Was sagt ihr da, ihr Kinder und Kindeskinder? Wespen seien überhaupt gar nicht das Problem? Außerdem hätte  mich nur einmal wegen meiner eigenen Blödheit eine Wespe gestochen, weil ich sie in ihrem Todeskampf angegrabscht habe? Ich hör wohl nicht recht, ihr kleinen Scheißer! Das ist dermaßen anmaßend! Das eigentliche Problem, sagt ihr, sei das, was ich am Anfang dieses Textes mit sexy Bourleque Abschweifungen versucht habe unter den Teppich zu kehren?

Ja, es stimmt, der Sommer ist da, es ist zu warm. Wespen wespen vor sich her, Bienen bienen herum, Hummeln hummeln nebendrein und wenn Fliegen hinter Fliegen fliegen fliegen Fliegen Fliegen nach. Noch sind sie hilfreich und drollig, ja sogar schützenswert, sagt ihr Kinder und Kindeskinder, ja, sagt ihr, sogar die Wespen. Obwohl ihr mir Recht gebt, was die Zornigkeit der Bestien betrifft. Und vor allem habt auch ihr Angst, eines Tages von anderthalbmeter Großen Wespen geköpft zu werden. Noch, so beschwichtigt ihr mich in meiner irrationalen Angst, sei es nicht zu spät, mögliche Riesenwespenszenarien ins reich der Phantasie zu verbannen.

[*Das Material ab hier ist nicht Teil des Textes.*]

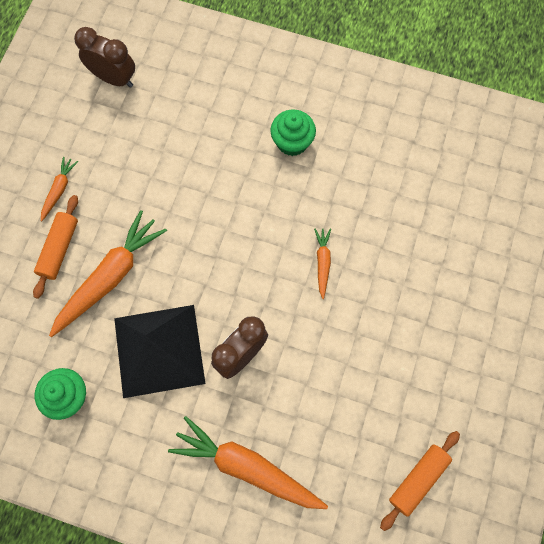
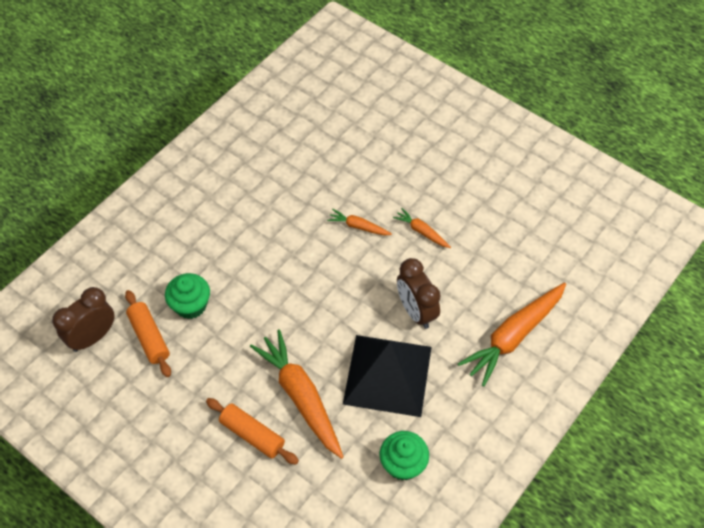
camera: 70 degrees left, 15 degrees down
orange carrot [41,157,78,221] -> orange carrot moved to [393,208,451,248]
green cupcake [270,109,316,156] -> green cupcake moved to [165,273,210,319]
orange rolling pin [380,431,460,531] -> orange rolling pin moved to [125,290,171,377]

Drum sage ich ich: Wissenschaftler, zieht ab, möge das Genom der Wespe für immer Geheimnis bleiben, wir haben andere Probleme (E Zigaretten sind immer noch der letzte Dreck!). Sobald die Tage wieder kühler werden und die surrende Bedrohung aufhört, wenn dann wieder etwas Ruhe in unsere erhitzen und Sorgenumtriebenen Hirne einkehrt, so lasset uns die Wespen Wespen sein lassen, lasst uns ihr Kampfgeschrei ignorieren und verhindern, dass sie irgendwann einsfuffzig groß werden, denn dann haben wir den Kampf verloren!